• [WORK REQUEST 1]
In the DRiL.jl description, rewrite the stretch from "Deep ReInforcement Learning - A" through "(Proximal Policy Optimization)", changing "Lux.jl" to "Flux.jl".
• [WORK REQUEST 2]
Answer these questions using the DRiL.jl description.
(a) What is DRiL.jl built on for neural networks?
(b) Which algorithm does the description list?
(c) What does the agent manage?

• [GIVEN TEXT]
Deep ReInforcement Learning - A (aspirationally) high-performance Julia package for deep reinforcement learning algorithms.
DRiL.jl is a prototype DRL package, aiming to be fast, flexible, and easy to use.
- Modern Architecture: Built on Lux.jl for neural networks with automatic differentiation support
- Flexible Environments: Comprehensive environment interface supporting both discrete and continuous action spaces
- Rich Logging: TensorBoard integration for training monitoring
- Parallelization: Built-in support for parallel environment execution
- PPO (Proximal Policy Optimization)
The DRiL.jl package is built around the following core components: Environments, Policies, Agents, and Algorithms. The environment is the system we are interested in controlling, the policy is the neural network(s) that we use to control it, the agent manages the training of the policy, and the algorithm influences the many aspects of the training process, most notably the loss function.

• [DATASET EXTRACT]

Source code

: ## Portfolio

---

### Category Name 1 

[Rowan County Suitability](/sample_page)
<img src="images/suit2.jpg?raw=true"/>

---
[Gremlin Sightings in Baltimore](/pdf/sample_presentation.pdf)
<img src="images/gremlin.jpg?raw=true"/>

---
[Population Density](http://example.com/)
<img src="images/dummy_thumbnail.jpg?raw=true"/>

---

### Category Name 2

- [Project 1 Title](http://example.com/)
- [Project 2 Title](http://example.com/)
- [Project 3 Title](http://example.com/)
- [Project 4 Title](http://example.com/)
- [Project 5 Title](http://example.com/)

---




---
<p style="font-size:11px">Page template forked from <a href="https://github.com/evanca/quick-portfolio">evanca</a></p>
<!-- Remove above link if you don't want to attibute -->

• [ANSWER BOX 1]
Deep ReInforcement Learning - A (aspirationally) high-performance Julia package for deep reinforcement learning algorithms.
DRiL.jl is a prototype DRL package, aiming to be fast, flexible, and easy to use.
- Modern Architecture: Built on Flux.jl for neural networks with automatic differentiation support
- Flexible Environments: Comprehensive environment interface supporting both discrete and continuous action spaces
- Rich Logging: TensorBoard integration for training monitoring
- Parallelization: Built-in support for parallel environment execution
- PPO (Proximal Policy Optimization)

• [ANSWER BOX 2]
(a) Lux.jl
(b) PPO (Proximal Policy Optimization)
(c) The training of the policy